Indonesian Coal Swaps Snap Four-Day Loss; China Contracts Gain

Swaps prices for thermal coal from Indonesia, the world’s largest exporter of the fuel, rose for the first time in five days, according to Ginga Petroleum Singapore Pte.

The swap for Indonesian sub-bituminous coal with a calorific value of 4,900 kilocalories a kilogram in the second quarter gained 10 cents to $64.60 a metric ton on a net-as-received basis on Jan. 11, Ginga said in an e-mail today. The February contract climbed 10 cents to $63.70 a ton.

Indonesia raised its January coal benchmark price to $87.55 a ton today, up from $81.75 in December, the directorate general of coal and minerals at the energy and mineral resources ministry said in a statement on its website.

Contracts for coal with a heating value of 5,500 kilocalories a kilogram for shipment to South China in the second quarter advanced 50 cents to $86.80 a ton on a net-as-received basis, the energy broker said. The February contract gained 20 cents to $85.70 a ton.

Lower-priced domestic supplies will displace Chinese coal imports this year, Sanford C. Bernstein said in a report e-mailed today. The benchmark Qinhuangdao coal price will average 650 yuan ($104.60) a ton in 2013 and 2014, down 7 percent from 2012, according to the report.

Qinhuangdao coal was unchanged at 620 yuan to 630 yuan a ton as of yesterday compared with a week earlier, according to data today from the China Coal Transport and Distribution Association. Stockpiles rose to 6.82 million tons.

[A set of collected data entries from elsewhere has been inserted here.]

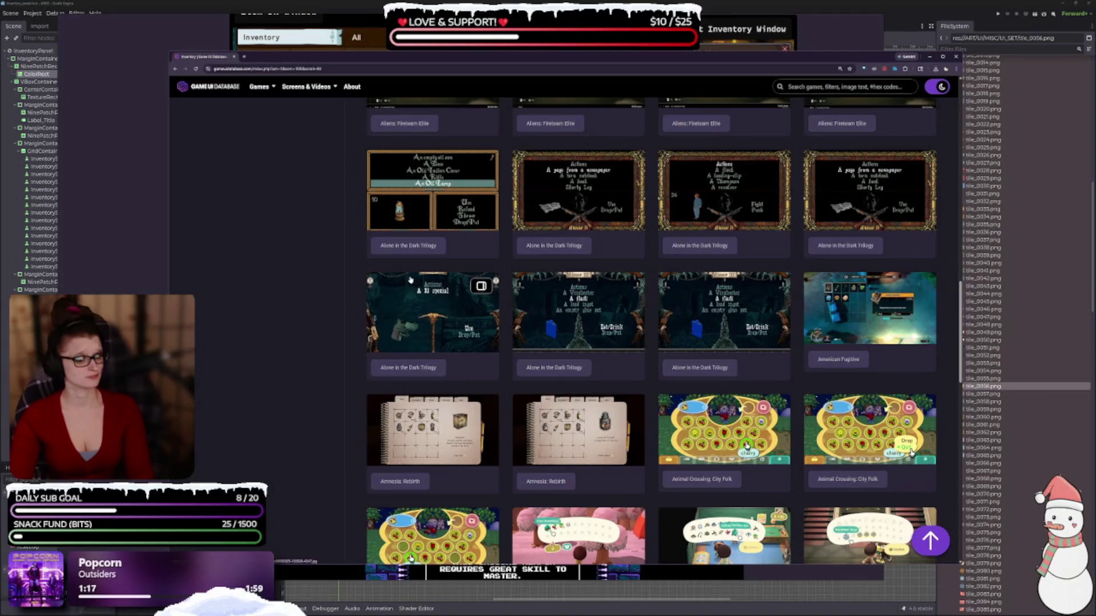
{"action": "scroll", "coordinate": [407, 291], "scroll_direction": "down", "scroll_amount": 3}
{"action": "scroll", "coordinate": [407, 291], "scroll_direction": "down", "scroll_amount": 3}
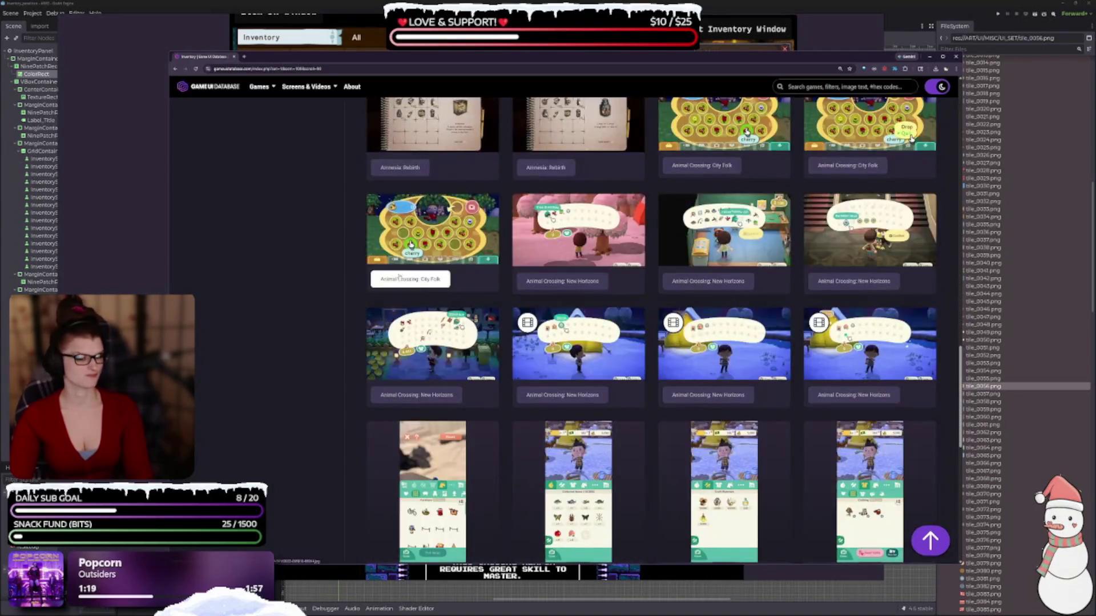
{"action": "scroll", "coordinate": [410, 215], "scroll_direction": "down", "scroll_amount": 3}
{"action": "scroll", "coordinate": [399, 257], "scroll_direction": "down", "scroll_amount": 3}
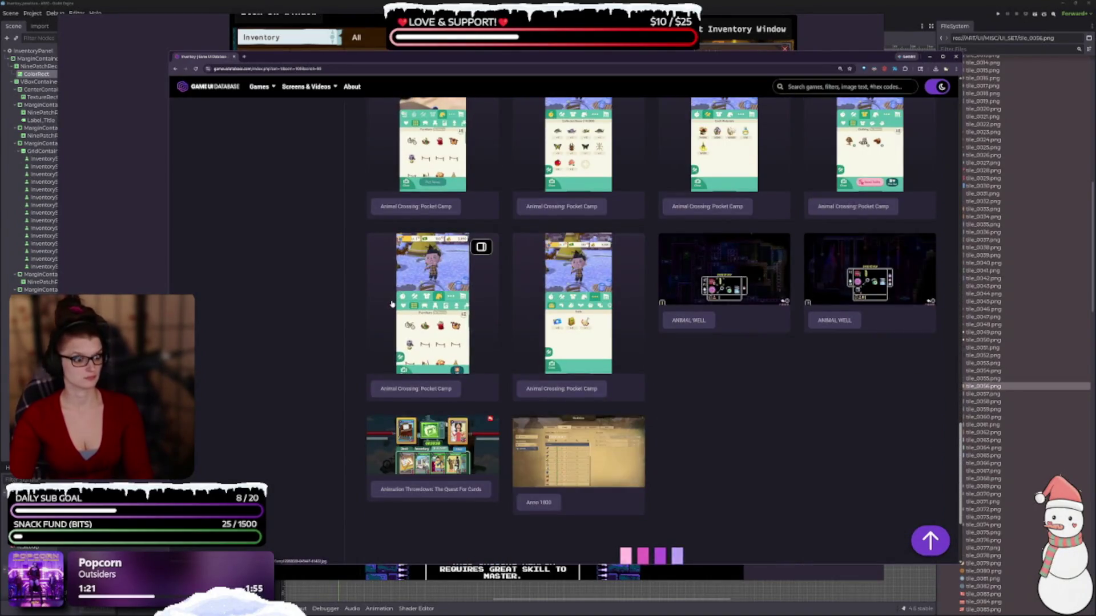
{"action": "scroll", "coordinate": [612, 392], "scroll_direction": "down", "scroll_amount": 3}
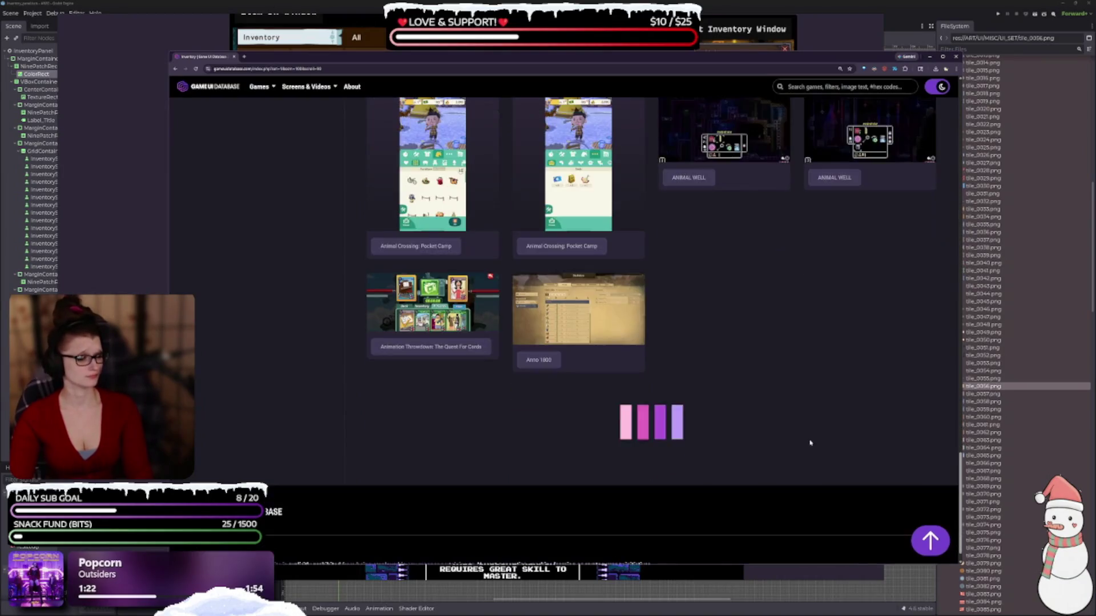
{"action": "scroll", "coordinate": [766, 441], "scroll_direction": "down", "scroll_amount": 2}
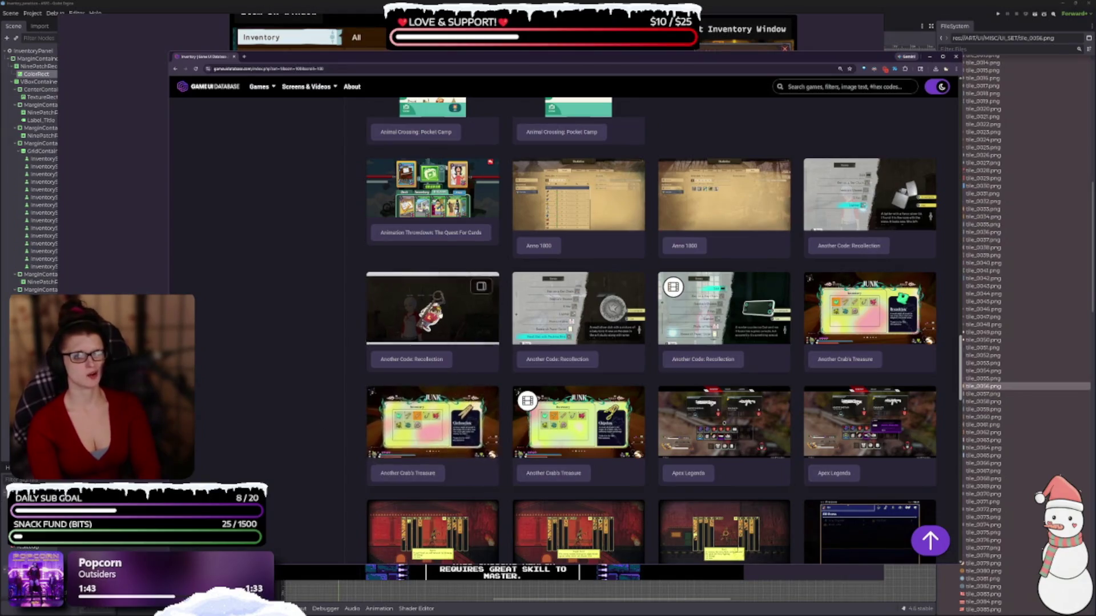
{"action": "scroll", "coordinate": [577, 422], "scroll_direction": "down", "scroll_amount": 1}
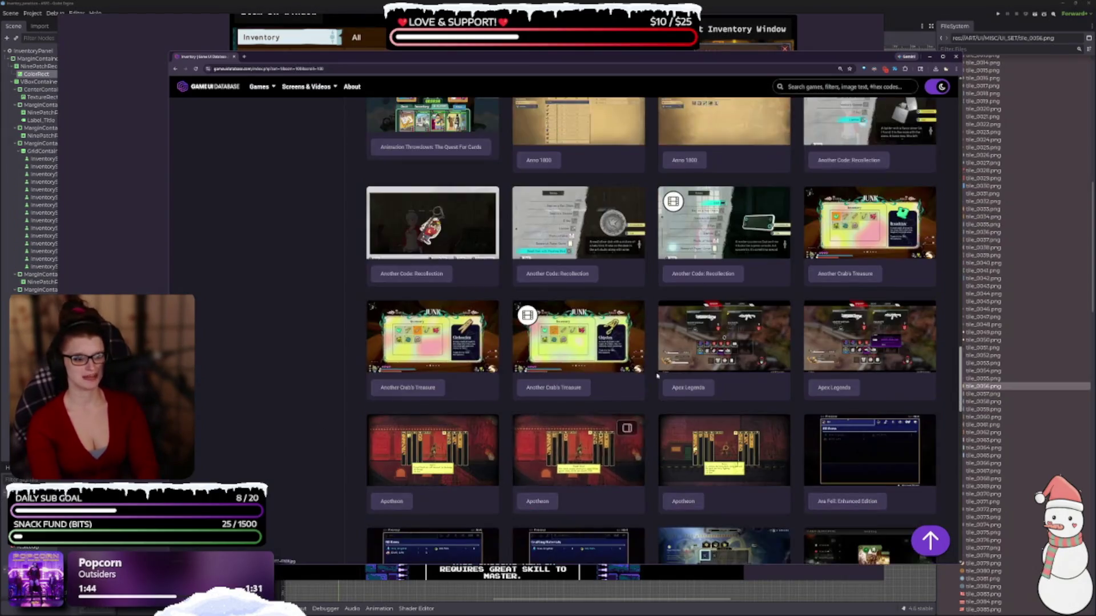
Step: Preview the Apex Legends, Ara Fell, Armello and Ashen inventory screenshots one by one
{"action": "left_click", "coordinate": [711, 341]}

A commodity swap is a financial agreement whereby a floating price is exchanged for a fixed rate over a specified contract period. About 60 percent of Indonesia’s coal is classified as sub-bituminous. Higher moisture levels and a lower carbon content reduce the heating value compared with better-quality stock. Sub-bit coal has fewer than 6,100 kilocalories per kilogram, according to the Indonesian energy ministry.